Nada nuevo que Dimitri en su intento de armar lo que era un rompecabezas, con muchas partes representadas con sistemas de signos diferentes en el mismo Candelabro Rojo tuviese que verse en problemas para resolver el enigma que encerraba lo que ante cualquier persona era una hermosa pieza de orfebrería, pero que escondía las claves de una conspiración.
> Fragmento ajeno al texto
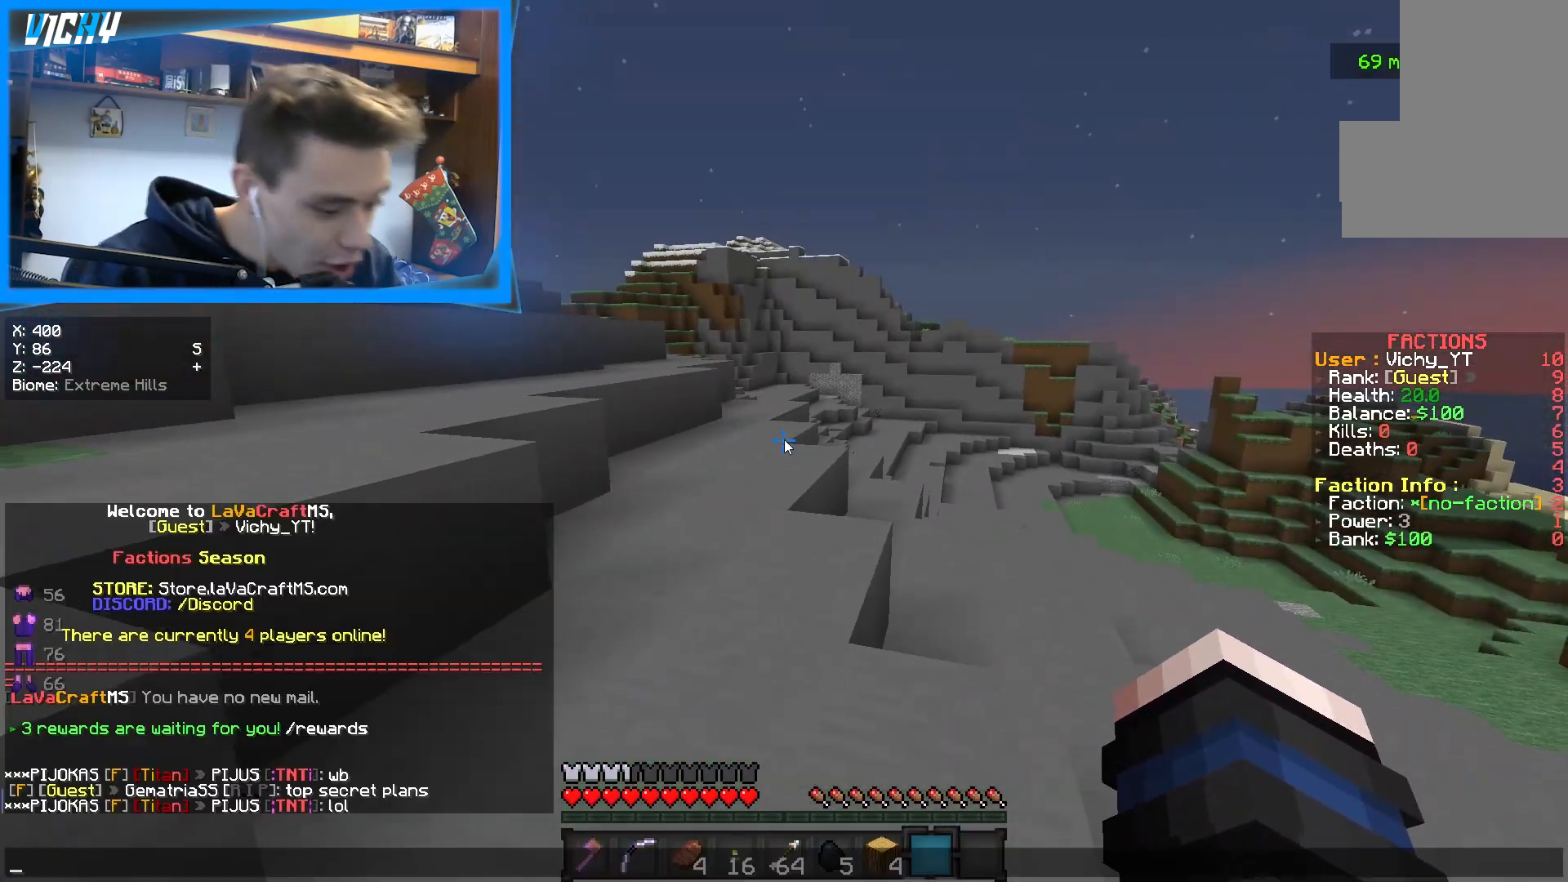
{"keys": [], "mouse": [], "events": []}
Esta vez le había tocado el turno a dos números que estabán representados en bajorelieve sobre uno de los brazos del candelabro, no quedaban dudas que eran las coordenadas geográficas de un lugar, no quedaban dudas que en su fabricación hasta un geógrafo había aportado datos, y lo peor, no había dudas que había que adivinar cual era la latitud y cual la longitud. Una distancia considerable entre dos diferentes locaciones, aunque no había dudas que se correspondía con una dirección en el este del continente, y otra vez la maldita duda, podría ser un error tomarla por verdad.
No había pasado el mediodía que Dimitri tuvo la idea de abrir uno de sus libros por curiosidad. Encontro en la página que se correspondía con uno de los números, sumando al final el número de página y el de línea con una frase: "¡ Cuidado ! Que podrían perderse todos si se empecinan con devorarse los unos a los otros." ....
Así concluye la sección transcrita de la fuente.